Work instructions =
• a. Answer these questions from the forum thread on club membership numbers:
(i) According to Kell, what figure did Mark say the membership was over?
(ii) What number do some of the TTOC sigs show, according to TTotal?
(iii) In Kell's example, what range of card numbers might the rep be given?
• b. Repeat word for word the lines of the listing from the one holding "What is the greatest value displayed?" through the end of the listing, inclusive. Omit the pictures.

Text passage =
== == ==

# A question for the membership secretariat



## TTotal (Aug 12, 2002)

How many members do we now have up to date ?


----------



## R6B TT (Feb 25, 2003)

What's it to you ?


----------



## TTotal (Aug 12, 2002)

I think as a member I ought to know ....


----------



## TTotal (Aug 12, 2002)

and what you got to hide ? ............ :lol:


----------



## Kell (May 28, 2002)

John - I don't know exact figures as I don't have access to any of the data, but Mark said that we are over 500 IIRC.


----------



## TTotal (Aug 12, 2002)

Interesting as some of the TTOC sigs on here have 1000+ so does that mean we have 50% fall out then ?


----------



## Kell (May 28, 2002)

TTotal said:


> Interesting as some of the TTOC sigs on here have 1000+ so does that mean we have 50% fall out then ?


There is some obvious churn - when people sell their cars etc. but not that much (I don't think). What tended to happen is that as some memberships were taken up independently of the shop (ie at meets and stuff) then higher number cards were given to the TTOC rep attending - ie we might have only sold 300 memberships at that point, and the rep would be given cards numbered 500-520. So there were gaps in membership numbers.

== == ==

Collected data entries
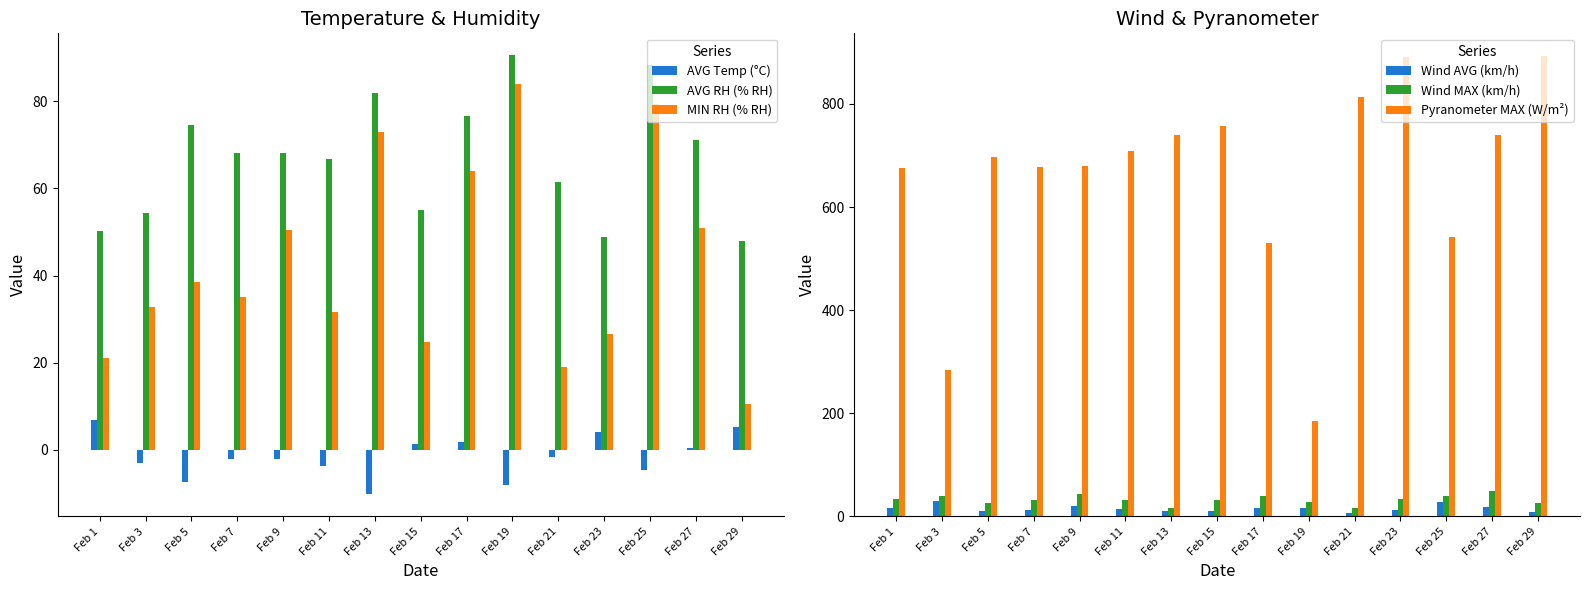

Which label corresponds to the smallest value in the chart?

Feb 13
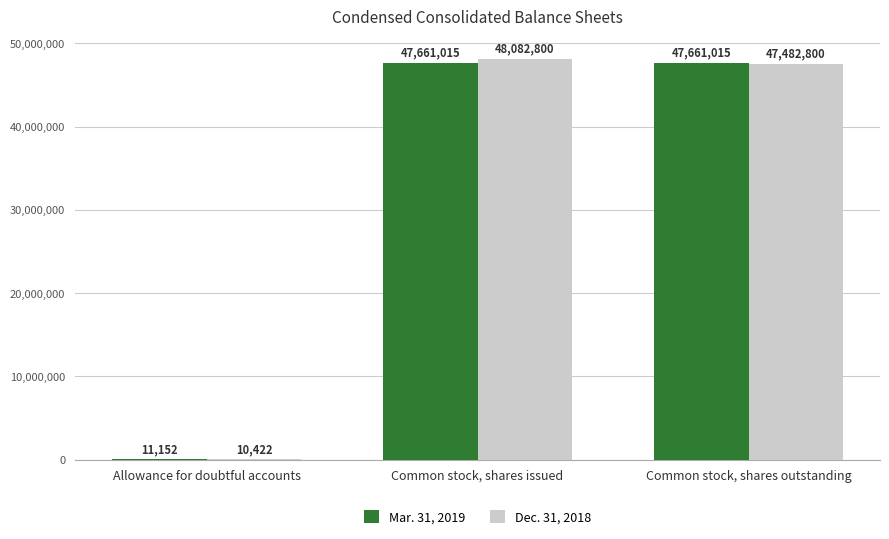

What is the sum of the Dec. 31, 2018 values at Common stock, shares outstanding and Allowance for doubtful accounts?

47493222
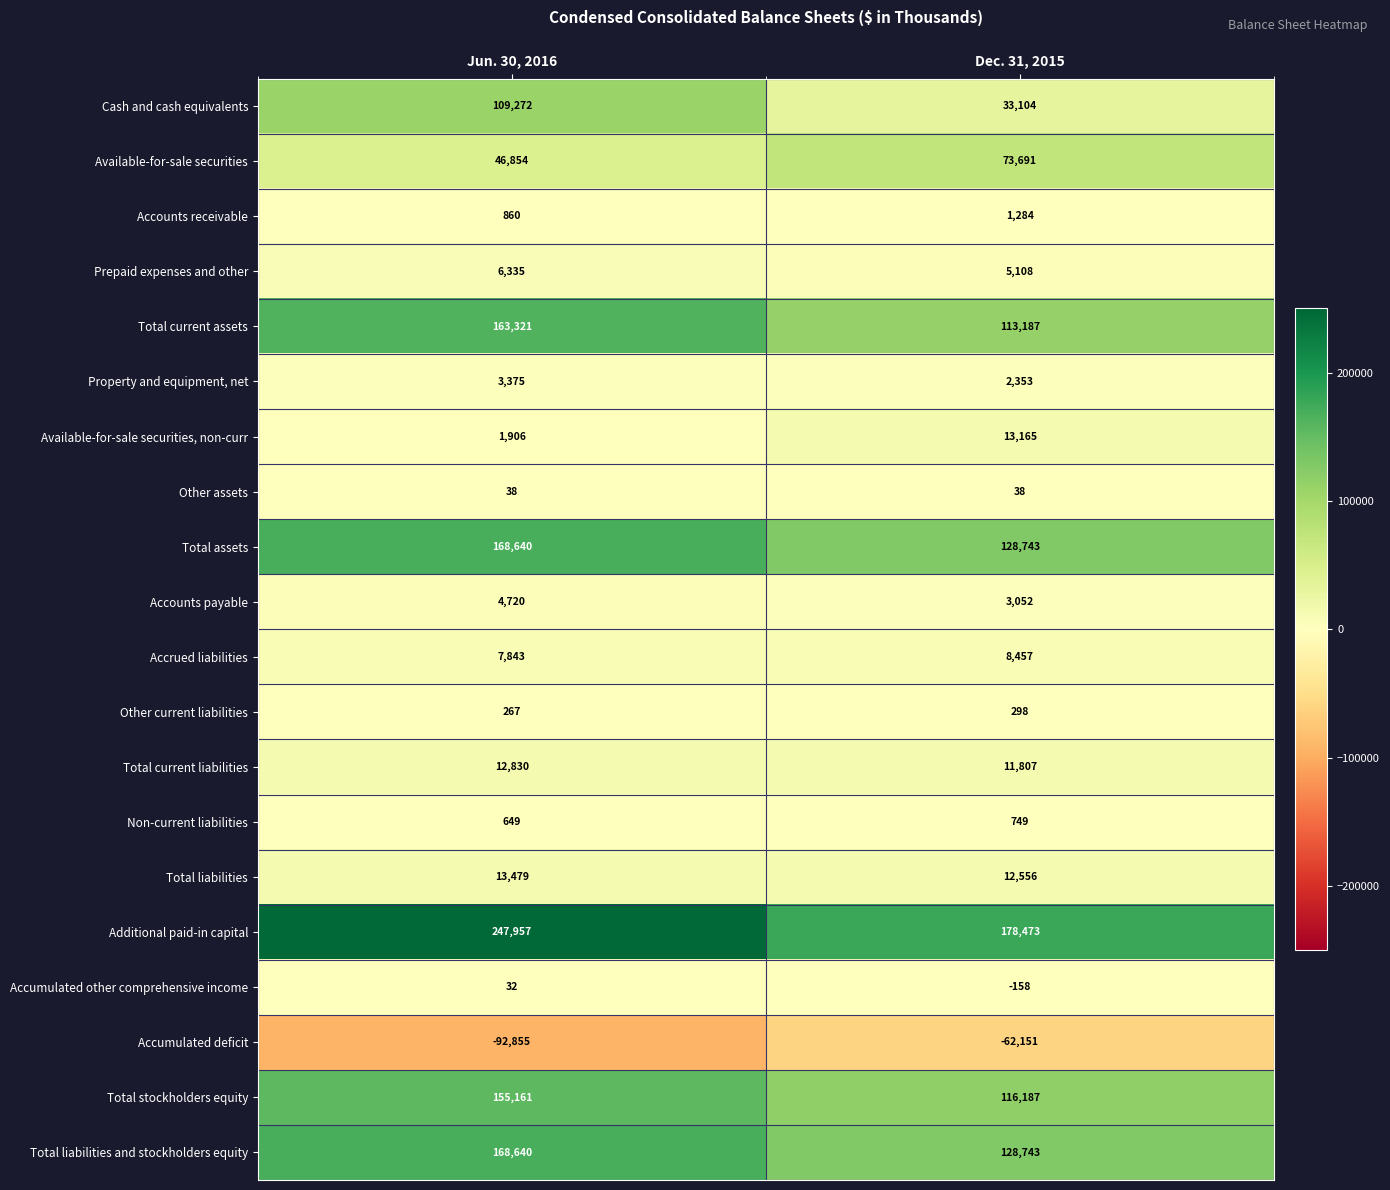

What value does the Accrued liabilities series have at Dec. 31, 2015, to the nearest 50?

8450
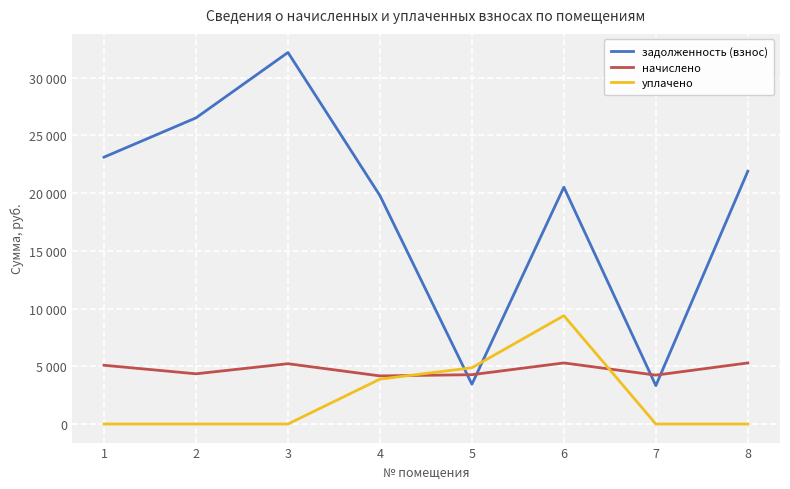

How many interior local valleys does the задолженность (взнос) series have?

2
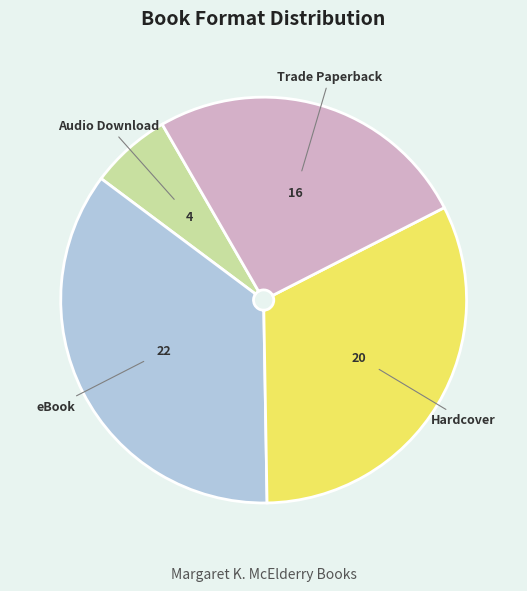

Is there any slice that represents more than half of the pie?

No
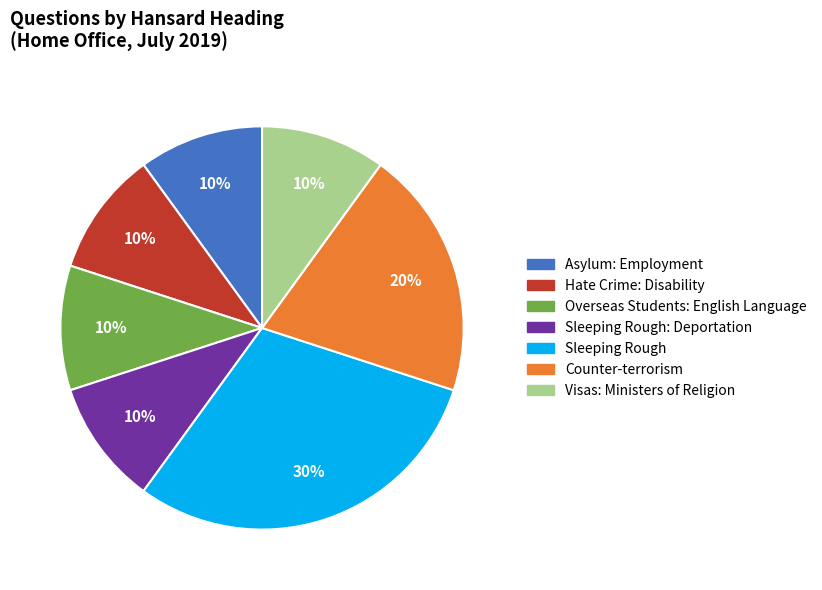

What is the largest slice in the pie chart?

Sleeping Rough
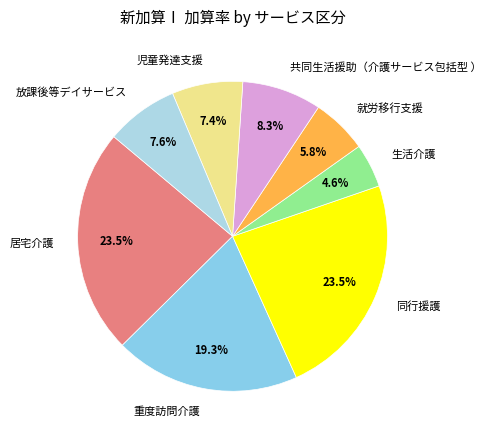

Which category has the smallest portion of the pie?

生活介護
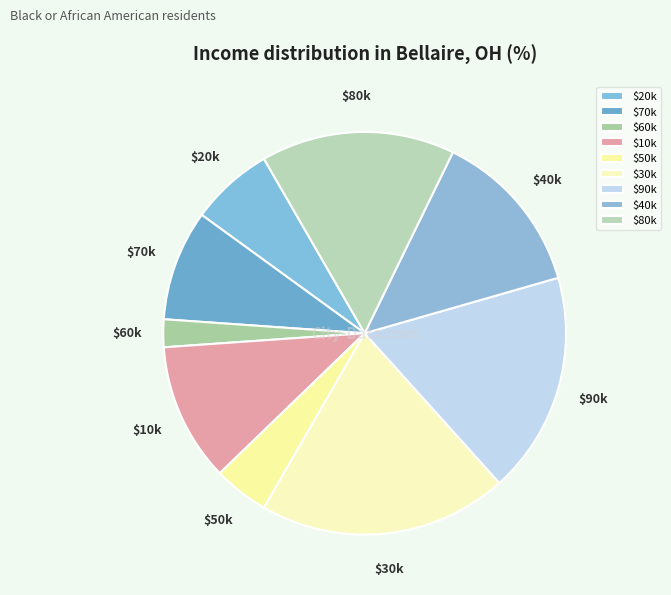

Does $70k account for over 50% of the chart?

No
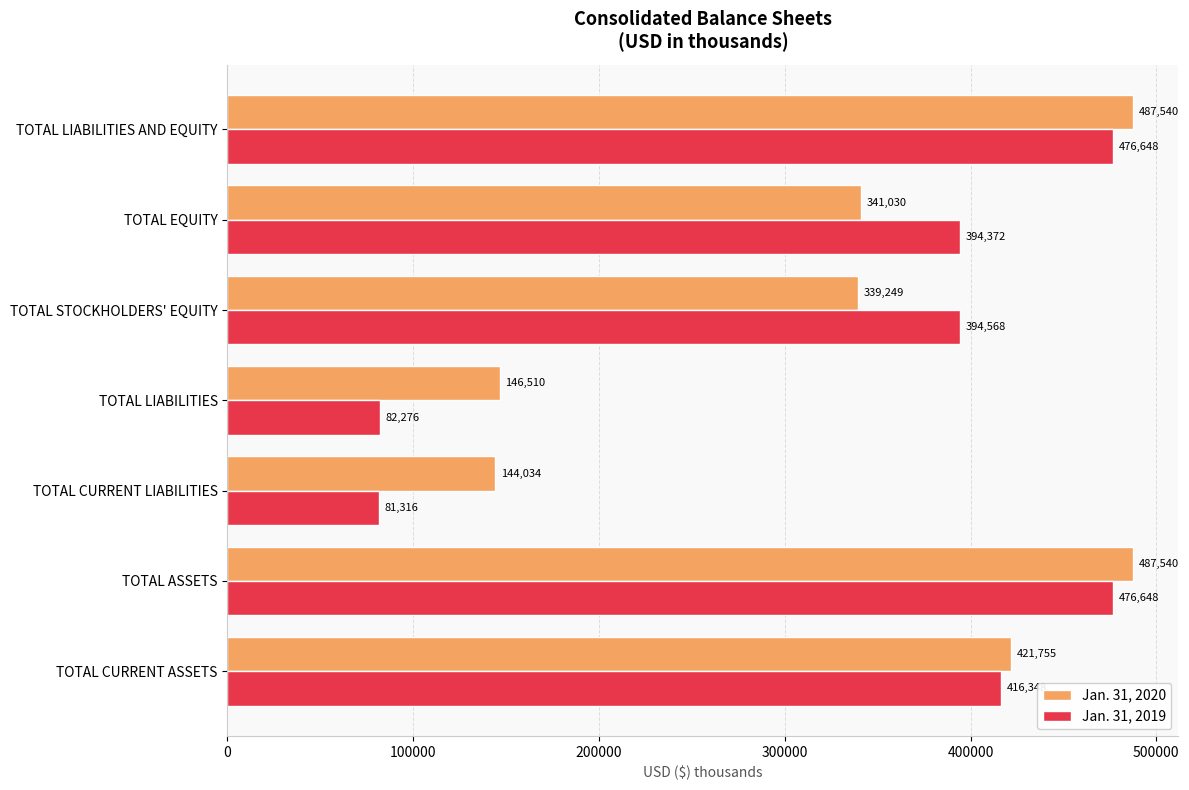

The Jan. 31, 2019 series shows 680758 at TOTAL EQUITY. True or false?

False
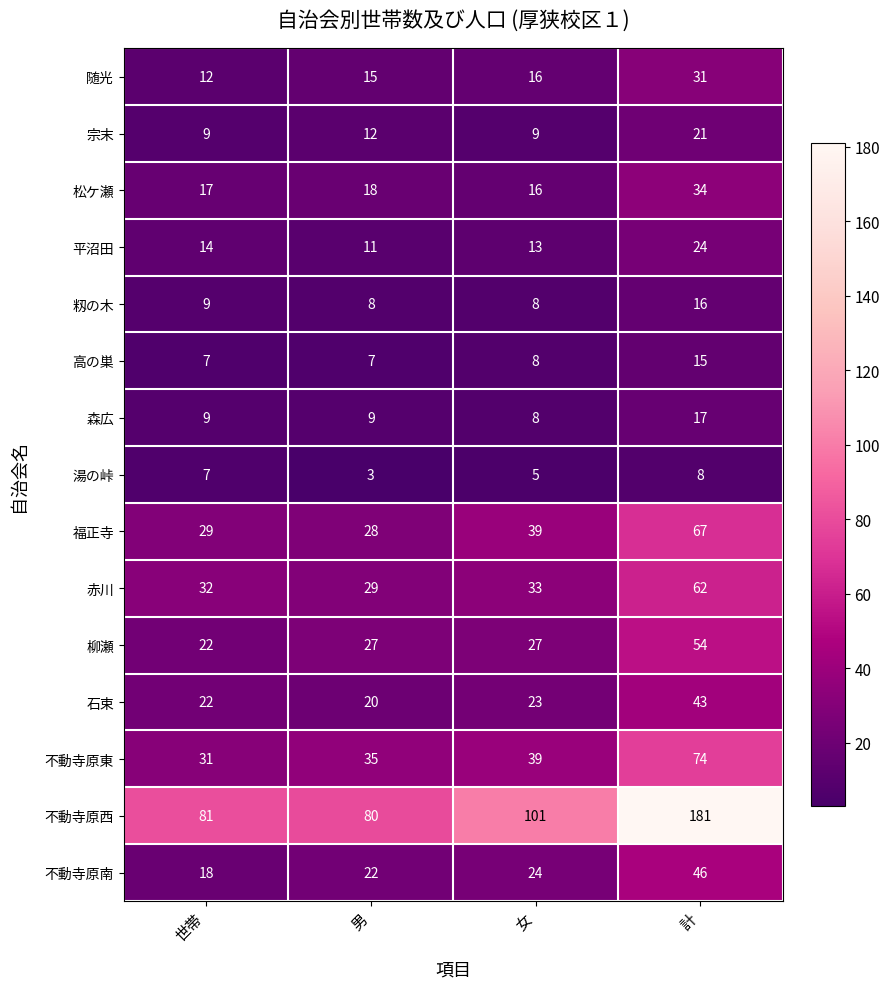

What is the sum of the 随光 values at 女 and 男?

31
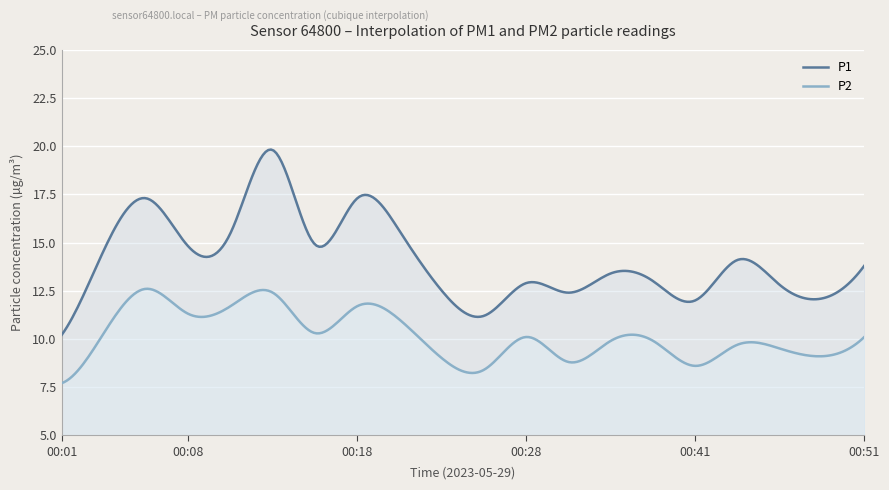

What is the greatest value displayed?

19.8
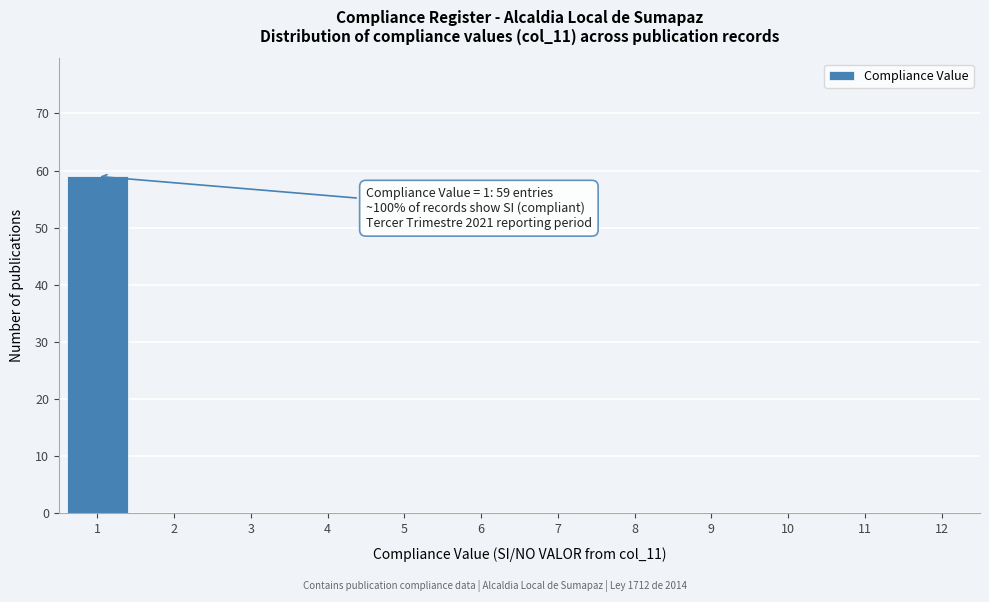

Reading right to left, list all the values displayed in this chart.

12=0	11=0	10=0	9=0	8=0	7=0	6=0	5=0	4=0	3=0	2=0	1=59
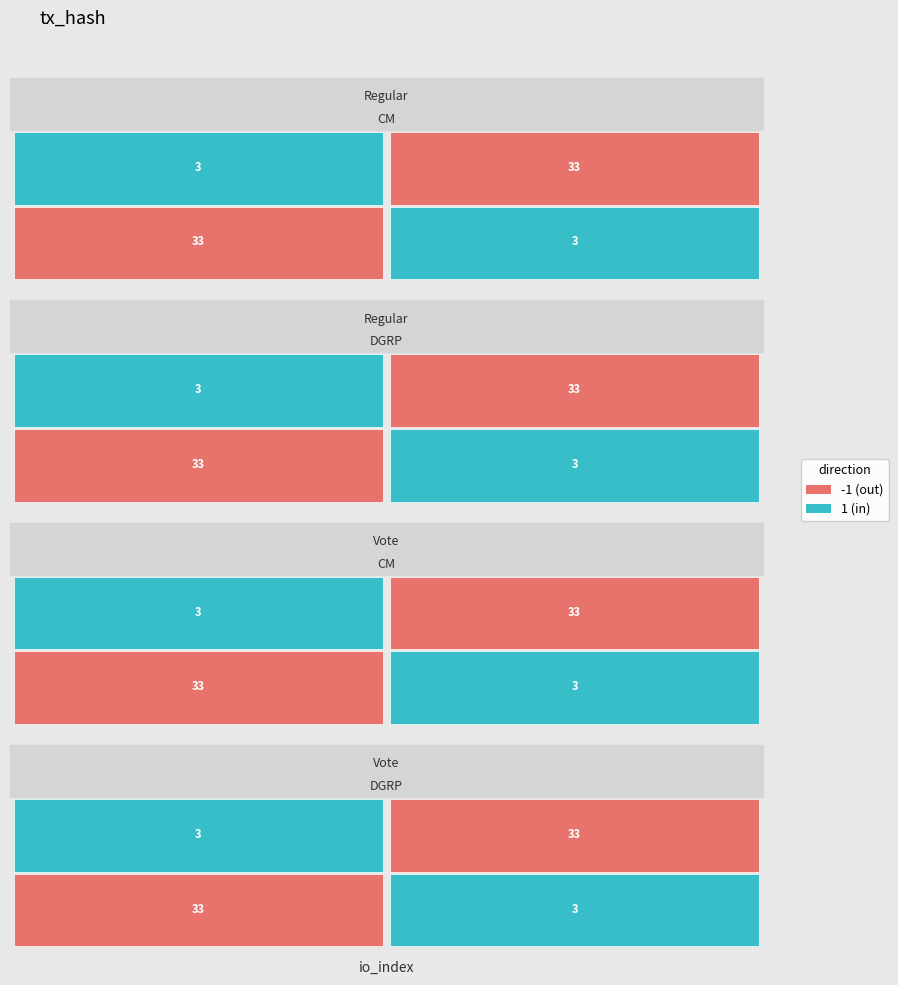

How many data points in direction are less than 1?

1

== == ==

Expected results =
• a.
(i) 500
(ii) 1000+
(iii) 500-520

• b.
What is the greatest value displayed?

19.8

Reading right to left, list all the values displayed in this chart.

12=0	11=0	10=0	9=0	8=0	7=0	6=0	5=0	4=0	3=0	2=0	1=59

How many data points in direction are less than 1?

1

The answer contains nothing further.